Wrenching my amazed eyes away from those enormous feet, I saw that the Pixie was speaking to me. She was a little bit of a thing, twelve inches or so, the top of her head with its straw-colored hair just reaching my ribcage, though the upper tips of her gauzy wings o’ertopped my head slightly.
“H’llo, Fiz; glad to make your acquaintance,” I responded. “My name is Bork, and I’m a cobbler by trade.”

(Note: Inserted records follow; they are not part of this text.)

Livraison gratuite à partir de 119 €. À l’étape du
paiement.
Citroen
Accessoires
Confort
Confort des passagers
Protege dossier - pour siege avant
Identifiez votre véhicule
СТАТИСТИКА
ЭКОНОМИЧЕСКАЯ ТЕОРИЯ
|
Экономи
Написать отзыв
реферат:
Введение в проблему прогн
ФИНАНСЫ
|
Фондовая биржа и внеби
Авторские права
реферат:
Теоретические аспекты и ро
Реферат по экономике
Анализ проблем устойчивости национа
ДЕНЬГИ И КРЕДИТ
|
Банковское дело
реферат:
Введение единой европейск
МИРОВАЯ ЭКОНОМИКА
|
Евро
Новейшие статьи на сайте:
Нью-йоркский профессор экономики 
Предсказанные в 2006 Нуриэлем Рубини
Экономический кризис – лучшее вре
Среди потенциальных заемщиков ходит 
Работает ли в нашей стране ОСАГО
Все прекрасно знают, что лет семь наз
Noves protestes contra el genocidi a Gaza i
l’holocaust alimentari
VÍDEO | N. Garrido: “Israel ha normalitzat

“Oh, I’m a house sprite, spreading cheer among the children of the family I watch over.” Her smile lit up the whole room. “At the nonce, I am between children: they’ve grown up, but will soon have babes of their own. Then will I return to the family.”

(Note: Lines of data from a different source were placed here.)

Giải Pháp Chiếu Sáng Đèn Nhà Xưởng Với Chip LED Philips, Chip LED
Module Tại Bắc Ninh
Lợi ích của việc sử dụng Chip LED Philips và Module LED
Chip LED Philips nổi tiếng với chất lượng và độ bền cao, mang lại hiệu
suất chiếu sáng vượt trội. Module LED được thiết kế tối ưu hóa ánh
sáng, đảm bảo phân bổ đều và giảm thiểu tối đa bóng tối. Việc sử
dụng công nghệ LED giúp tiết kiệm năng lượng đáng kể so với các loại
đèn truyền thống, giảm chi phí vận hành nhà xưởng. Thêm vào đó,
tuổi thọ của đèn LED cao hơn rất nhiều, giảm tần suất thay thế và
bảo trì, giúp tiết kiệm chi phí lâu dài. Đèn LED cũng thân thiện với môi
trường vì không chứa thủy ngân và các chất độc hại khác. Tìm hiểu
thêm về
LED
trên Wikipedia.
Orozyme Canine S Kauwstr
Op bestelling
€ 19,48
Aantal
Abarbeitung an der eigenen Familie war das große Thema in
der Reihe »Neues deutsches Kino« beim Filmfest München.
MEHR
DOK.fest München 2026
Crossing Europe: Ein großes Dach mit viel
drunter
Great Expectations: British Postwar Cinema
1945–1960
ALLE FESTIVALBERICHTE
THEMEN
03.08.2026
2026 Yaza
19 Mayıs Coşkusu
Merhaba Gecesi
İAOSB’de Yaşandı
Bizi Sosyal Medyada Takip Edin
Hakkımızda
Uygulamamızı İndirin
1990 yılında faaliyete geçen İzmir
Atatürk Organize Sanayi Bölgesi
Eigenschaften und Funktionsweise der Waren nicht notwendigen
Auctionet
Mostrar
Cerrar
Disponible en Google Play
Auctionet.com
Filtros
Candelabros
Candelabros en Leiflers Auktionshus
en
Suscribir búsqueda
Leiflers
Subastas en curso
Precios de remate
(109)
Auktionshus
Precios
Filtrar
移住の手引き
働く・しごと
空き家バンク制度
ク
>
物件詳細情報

Oh, how lovely was this Pixie. I could feel myself staring, and so could she, turning pink under my gaze.
Wresting my attention away from her beatific smile, I turned to the Gnome. “Bork’s the name. Shoes are my game.”
He was a couple inches shorter than me, say one foot four or so, and he had a pointy hat and a pale skin and his dark beard reached down to his belt. With disgust, he looked at my extended hand as if it were an obscene thing. “This is one hand of a pair of hands that handle dirty shoes? Dirty shoes that fit smelly feet? Feet of all folk, no matter what disease might rack their bodies? And you want me, me to come into contact with it, to grip it, to squeeze it? Yuck!”
“Oi,” I protested, “I’ll have you know—”
“Say,” he interrupted, “you’re not one of those foot fetishists, now, are you?”
As my mouth dropped open, Fiz looked startled and backed away from me, kneeling down on a large cushion, hiding her feet underneath her.
“Ah, now m’lad,” said the Leprechaun, “pay him no heed. He’s f’r needin’ holiday, too. Gone spotty in th’ head, what with all that hammerin’ day and night. Sure and his name is Marley, and me, wellanow, I am called Rafferty by some what know me, and I’m jist along f’r th’ roide, keepin’ auld Marley here company.”
Black-haired, Rafferty was perhaps an inch taller than me, and dressed in several shades of green, just as I dress in varying shades of brown. He had large silver buckles on his shiny black shoes, and a silver belt buckle, too. His grip was firm when I shook his hand, and I thought I detected a merry twinkle in his black, black eyes, though it was hard to tell, given the darkness of his gaze and all.
I could see Proprietor Dando approaching, bearing my tray of food and my flagon of ale.
In that moment, though, the Pysk stepped forward, and except for the fact that she had no wings, she could have been Fiz’s twin. “I am Tynvyr, from the land far to the west, and this is Rufous.”
She turned and called, “Rufous,” and from behind the couch that Bigfoot sat on, there came a—
“Yaaa … !” I shrieked, leaping backward, crashing into Proprietor Dando, the tray flying wide, dishes and flatware and stew and bread and ale sailing through the air to clatter and smash and slosh and phoomp and splash and shatter and tinkle and run and dribble hither and thither and yon.
“Save me,” I screamed, rolling over on top of Dando, staring him in the eye.
Somewhere in the distance, it seemed, I could hear the Gnome shrieking, too, something about being covered with filthy, disease-laden food.
Dando grabbed me by my tunic front, pulling me down into his snarling face, gritting, “Save you from what?”
“The dog, you fool!” I shouted. “You said that there were no dogs here, but one is attacking me right now! Ripping out my throat, my jugular vein!”
Still gripping my tunic, Dando got to his feet, hauling me up with him. “Look!”